COMPARISON OF THE EFFECTIVENESS OF RL ALGORITHMS FOR SAFE UAV OBSTACLE AVOIDANCE

Abstract

An assessment of advanced decision-making techniques based on deep reinforcement learning has been performed for unmanned aerial vehicles operating in a two-dimensional virtual arena populated by a dense array of stationary obstacles. A custom simulation platform enables each drone to observe only a limited forward sector and to issue one of several discrete commands, each of which encodes both a change in heading and a forward translation step. This design faithfully reproduces the quantized control signals typical of onboard flight computers. Attention was directed toward two leading methods.

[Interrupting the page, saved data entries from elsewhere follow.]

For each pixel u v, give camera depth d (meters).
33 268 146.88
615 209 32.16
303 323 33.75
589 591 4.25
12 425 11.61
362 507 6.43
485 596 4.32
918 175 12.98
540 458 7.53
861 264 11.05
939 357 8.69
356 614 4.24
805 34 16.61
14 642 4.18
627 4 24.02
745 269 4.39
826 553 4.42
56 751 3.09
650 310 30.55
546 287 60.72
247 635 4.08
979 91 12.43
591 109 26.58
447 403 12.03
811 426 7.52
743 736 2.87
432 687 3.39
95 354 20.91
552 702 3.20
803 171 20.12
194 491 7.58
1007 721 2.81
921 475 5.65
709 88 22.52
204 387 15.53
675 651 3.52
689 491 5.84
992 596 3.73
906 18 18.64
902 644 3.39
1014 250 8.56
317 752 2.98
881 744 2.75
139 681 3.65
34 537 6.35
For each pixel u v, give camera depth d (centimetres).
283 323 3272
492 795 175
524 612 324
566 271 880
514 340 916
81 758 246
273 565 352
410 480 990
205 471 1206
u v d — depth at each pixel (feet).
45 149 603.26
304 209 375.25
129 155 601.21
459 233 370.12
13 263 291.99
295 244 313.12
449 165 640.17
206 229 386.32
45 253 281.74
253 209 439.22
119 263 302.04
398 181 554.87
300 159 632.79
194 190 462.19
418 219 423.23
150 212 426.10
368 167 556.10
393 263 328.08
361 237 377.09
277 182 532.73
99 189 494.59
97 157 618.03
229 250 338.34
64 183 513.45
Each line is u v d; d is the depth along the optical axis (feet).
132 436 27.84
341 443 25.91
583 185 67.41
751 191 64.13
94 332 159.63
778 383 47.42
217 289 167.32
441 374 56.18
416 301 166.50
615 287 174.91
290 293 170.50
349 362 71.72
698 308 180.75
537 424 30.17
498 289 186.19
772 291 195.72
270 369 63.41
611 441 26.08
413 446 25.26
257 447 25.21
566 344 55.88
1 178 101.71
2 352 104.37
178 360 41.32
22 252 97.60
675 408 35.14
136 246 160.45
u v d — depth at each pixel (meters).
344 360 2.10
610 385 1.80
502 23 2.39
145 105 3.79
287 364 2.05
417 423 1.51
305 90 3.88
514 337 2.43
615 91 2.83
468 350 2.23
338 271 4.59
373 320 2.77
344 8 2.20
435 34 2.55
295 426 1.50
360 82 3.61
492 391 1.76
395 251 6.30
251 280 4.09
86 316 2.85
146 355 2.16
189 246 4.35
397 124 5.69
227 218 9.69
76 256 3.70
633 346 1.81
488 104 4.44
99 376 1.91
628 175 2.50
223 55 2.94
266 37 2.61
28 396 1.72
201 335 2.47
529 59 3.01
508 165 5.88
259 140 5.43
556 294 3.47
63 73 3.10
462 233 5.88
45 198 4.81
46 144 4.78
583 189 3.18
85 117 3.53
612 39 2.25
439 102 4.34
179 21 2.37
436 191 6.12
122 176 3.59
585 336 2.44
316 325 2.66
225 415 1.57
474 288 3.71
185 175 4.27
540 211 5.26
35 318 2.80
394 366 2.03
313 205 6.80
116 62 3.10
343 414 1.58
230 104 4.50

One approach is built on value-based updates through a deep Q-network structure while the other relies on policy-gradient optimization under the proximal policy optimization paradigm. Both families of agents were trained under identical conditions, after which their capacity to produce collision-free flight paths was evaluated using a collection of qualitative measures. Those measures included the ability to adapt when the arrangement of obstacles changes, the overall smoothness of the flight trajectory, the frequency of abrupt stops and sharp turns, and the consistency of learning progress over time.

Additional analysis examined how different mathematical activation functions, including the widely used rectified linear unit, its leaky variant, as well as hyperbolic tangent and logistic sigmoid, affect the speed at which each agent reaches reliable performance and the properties of the resulting motion patterns. It emerged that the policy-gradient agents generally maintain more uniform parameter updates and exhibit greater stability when navigating complex topologies. In contrast, the value-based agents excel at rapid, reactive maneuvers in narrow pathways, weaving through tightly clustered obstacles with minimal deviation from their intended course.

The overall findings suggest that when the primary objective is to maximize flight safety and minimize collision risk, configurations derived from proximal policy optimization combined with activation schemes that curb excessive gradient growth are most suitable. Conversely, missions that demand swift directional changes in confined environments are better served by the deep Q network model paired with activation functions that allow unrestricted linear growth. These outcomes underscore the need for a holistic selection process when choosing both the learning algorithm and neural network architecture, taking into account environmental complexity, reward structure, and hardware constraints. Future investigations should broaden the scope to three-dimensional scenarios, incorporate real-world sensor data, and validate the proposed methods through hardware-in-the-loop flight trials.